The Getty’s show, which runs through Oct. 2, is one of L.A.’s opening salvos in a months-long cultural salute to the island nation that’s taking place on both U.S. coasts this year. Upcoming happenings include a display of Cuban film posters at the Academy of Motion Picture Arts and Sciences, performances by the Ballet Nacional de Cuba in Costa Mesa and Los Angeles, a spotlight on contemporary Cuban cinema at the Los Angeles Film Festival, and an Aug. 24 Hollywood Bowl concert headlined by the Orquesta Buena Vista Social Club.
Here is a direct link to the museum:
A Revolutionary Project: Cuba from Evans to Now (Getty Center Exhibitions)
Cuba’s attempt to forge an independent state has been a project under development for more than 100 years and a source of fascination for nations, intellectuals, and artists alike.
A Revolutionary Project: Cuba from Walker Evans to Now looks at three critical periods in the nation’s history as witnessed by photographers before, during, and after the country’s 1959 Revolution. The exhibition juxtaposes Walker Evans’s 1933 images from the end of the Machado dictatorship with views by contemporary foreign photographers Virginia Beahan, Alex Harris, and Alexey Titarenko, who have explored Cuba since the withdrawal of Soviet support in the 1990s.
A third section bridging these two eras presents pictures by Cuban photographers who participated in the 1959 Revolution, including Alberto Korda, Perfecto Romero, and Osvaldo Salas.
There is a PDF file that has small images of the exhibition that you can download here.
For a schedule of events: A Revolutionary Project: Cuba from Evans to Now / Events (Getty Center Exhibitions)
Hope you have a relaxing day… my mom, my daughter and her friend and I will be having a “coochie” day. This is what my daughter would call all female outings when she was in pre-school. (She would say, no “dingies” allowed… Cute huh?) We are going to the mall. It is an all day event for us, the mall is over 95 miles away from Banjoville.
So, post some links in the comments…what you reading and thinking about today?











Good morning! I slept till 10AM! I guess my body has figured out that I’m no longer working.
I loved Bubba Ho-tep! I’ve never found anyone else who has seen it. I thought it was amazing.
just to ease your mind, I loved Bubba Ho-tep so much, I bought it. Sits on my movie bookcase and I watch it every few months. Of course, I have to admit that Bruce Campbell is one of my all time favorites.
Bruce Campbell is one of my favorites too..
I also bought the dvd. The first time my family saw it was the week we took my Nana to the nursing home.

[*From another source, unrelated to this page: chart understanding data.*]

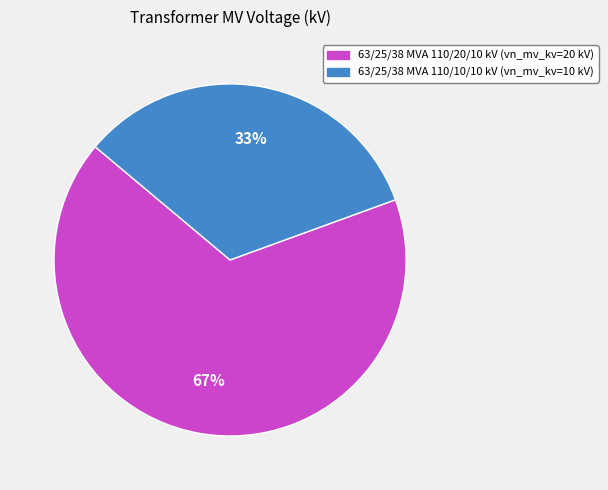

What is the smallest slice in the pie chart?

63/25/38 MVA 110/10/10 kV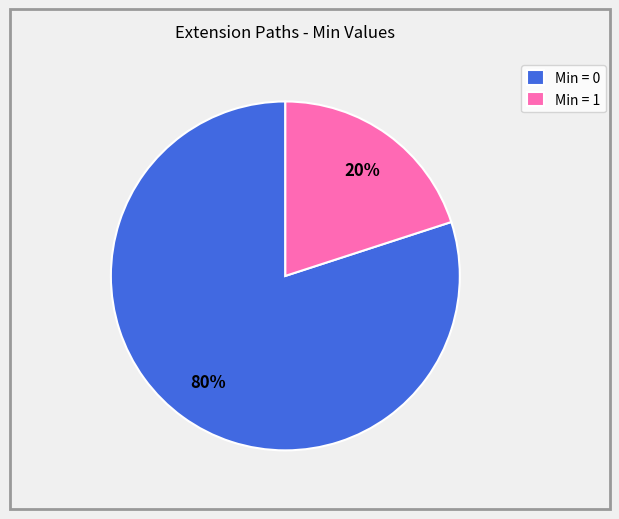

How many slices are in this pie chart?

2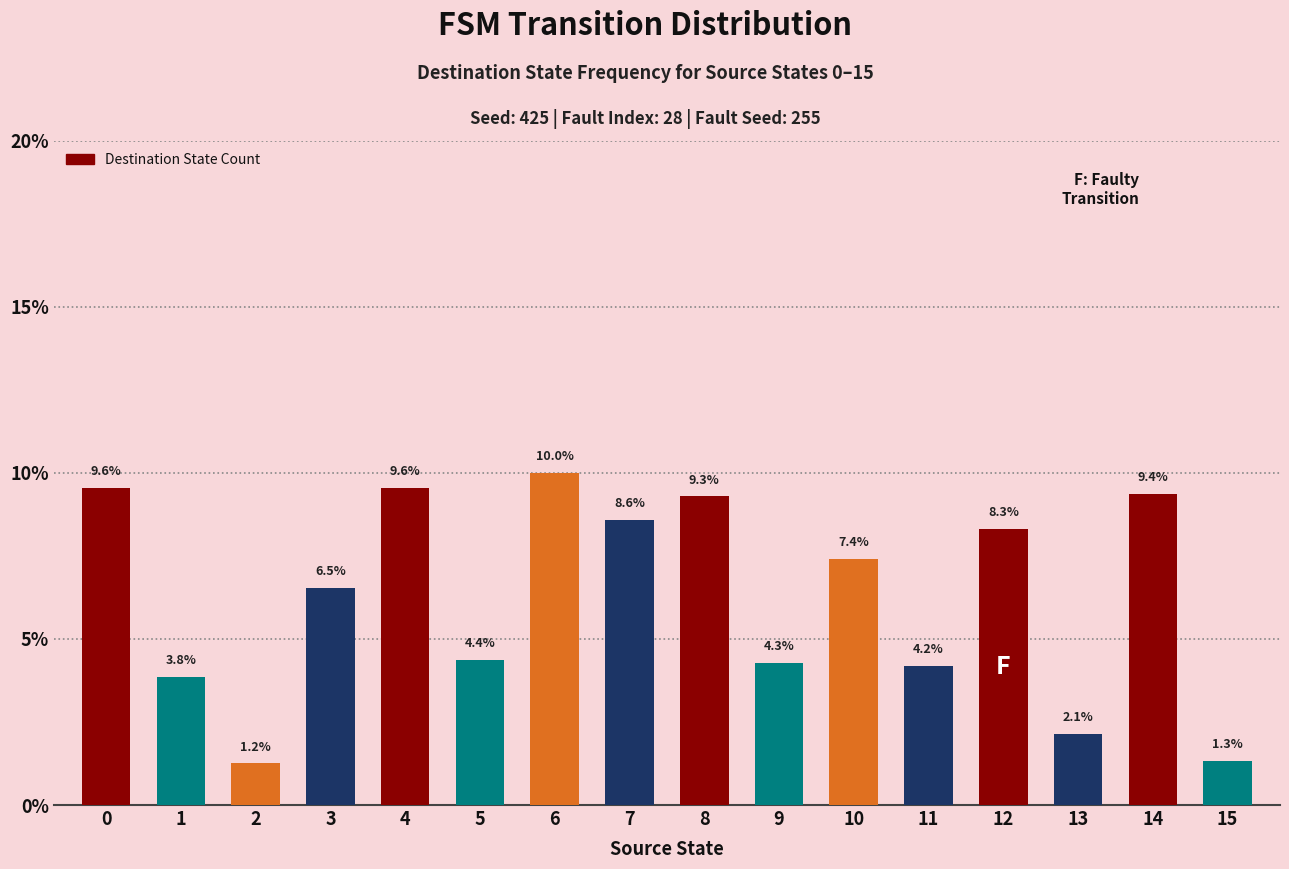

Where is the data nearest to the value 5?

5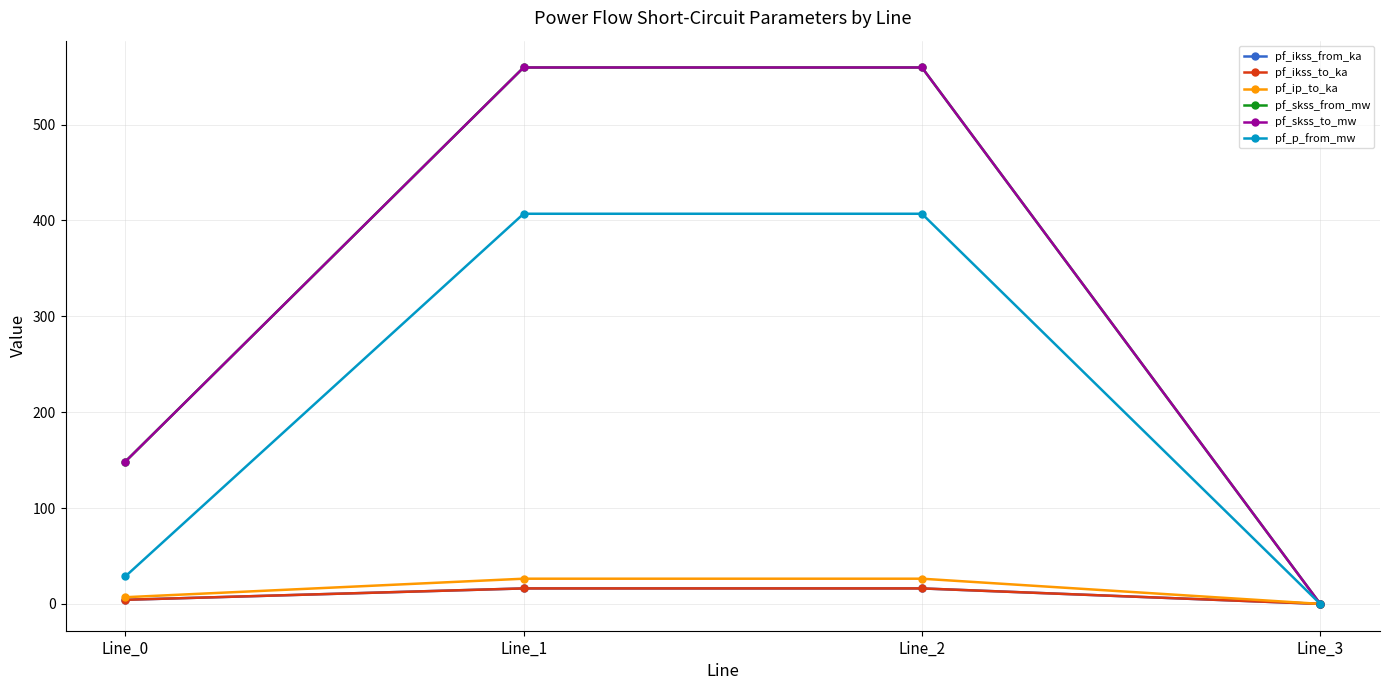

Reading left to right, what are all the values shown in this chart?

pf_ikss_from_ka: Line_0=4.3	Line_1=16.2	Line_2=16.2	Line_3=0.0
pf_ikss_to_ka: Line_0=4.3	Line_1=16.2	Line_2=16.2	Line_3=0.0
pf_ip_to_ka: Line_0=7.0	Line_1=26.3	Line_2=26.3	Line_3=0.0
pf_skss_from_mw: Line_0=148.4	Line_1=559.5	Line_2=559.5	Line_3=0.0
pf_skss_to_mw: Line_0=148.4	Line_1=559.5	Line_2=559.5	Line_3=0.0
pf_p_from_mw: Line_0=28.6	Line_1=406.9	Line_2=406.9	Line_3=0.0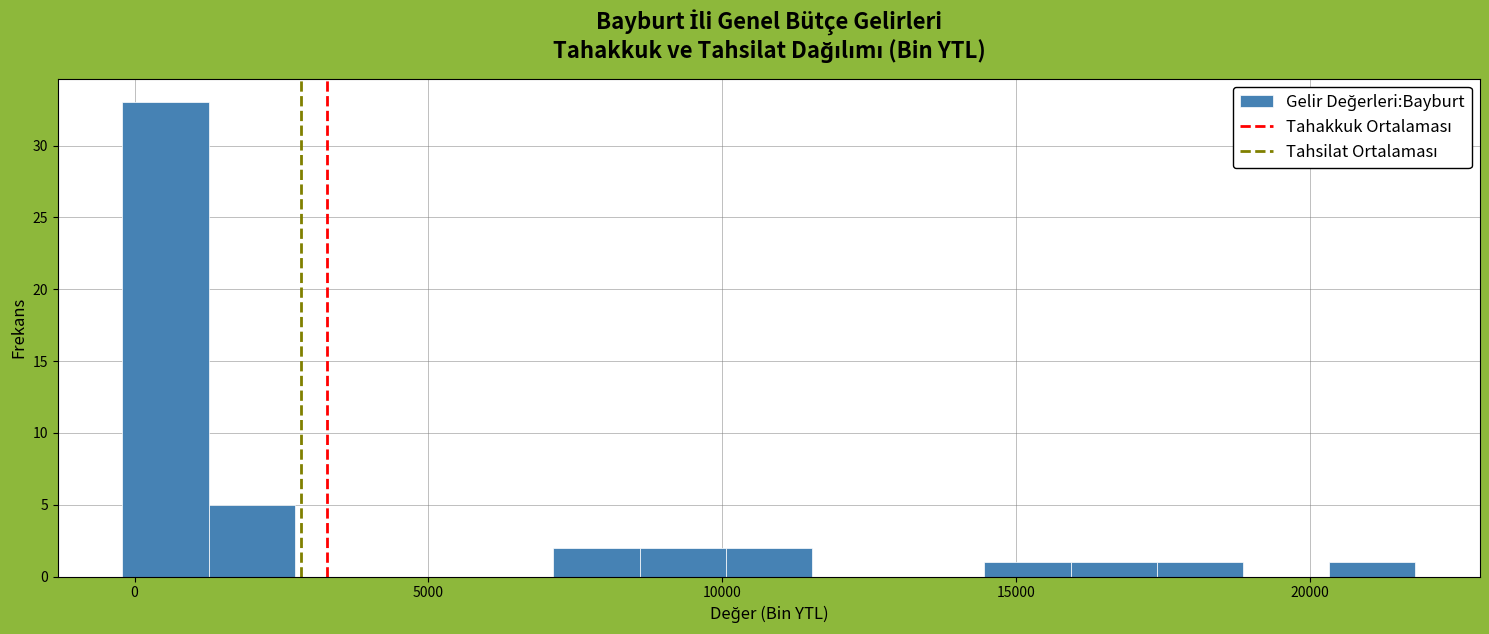

Around what value on the x-axis is the tallest bar? Give the approximate position of its centre, as read against the axis.

500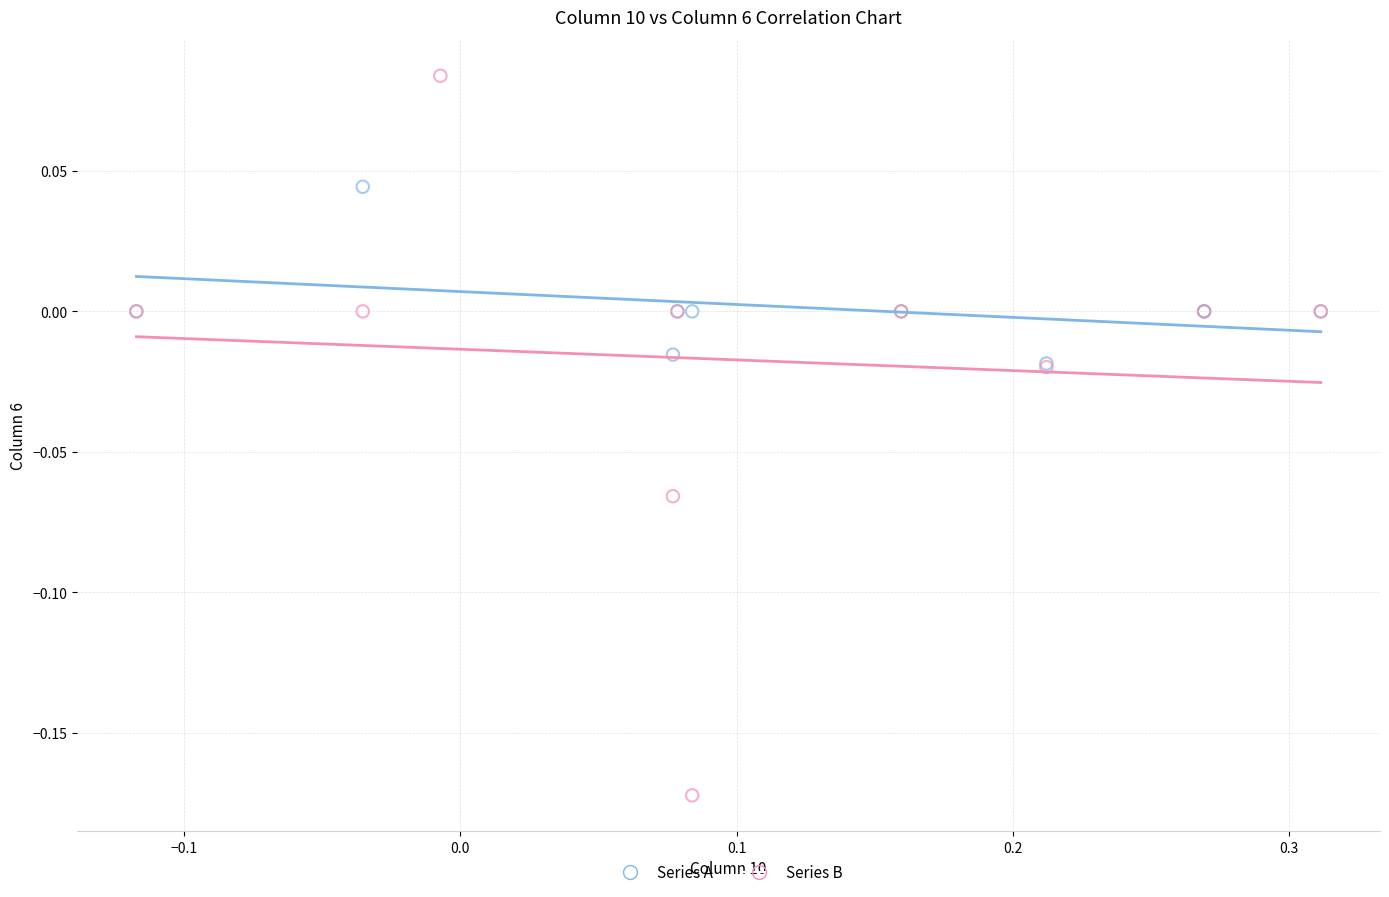

Which series reaches the maximum Y coordinate?

Series B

It was a great way to laugh and release some of that stress.
Not to mention, laughing and joking about Bubba Ho-Tep coming to my Nana’s nursing. There was a few residents that would have fit in with many of the “kookie” residents of Shady Rest Home…
The symbol thatlooks like a looped ribbon on that stone from the pyramid is the glyph for “eternity.” I wonder if that particular block might have originally been intended for a more prominent location in a painted inscription, but was put out of sight because it was somehow unsuitable.
Hey that is a real interesting theory there.
Please note, she is the BEST among both female and male drivers in Palestine. Go Woman GO!
Arab Palestinian female race car driver http://www.youtube.com/watch?v=UXx6NokxlGM
Correction, she is the Best in the Arab circuit of both female and male drivers. WOWZ!
Wow, what a treasure trove of information!!! Thx wonk for the great reads!!!!
You mean Minkoff Minx
yup … I did! Eeps!
Happy Memorial Day weekend Skydancers
Same to you !!!
Re electrical implant allows paralyzed man to walk – I saw a video something like that years ago. A paralyzed woman was allowed to walk on a treadmill via a set-up with many electrodes on her legs. I guess they have been working on it ever since.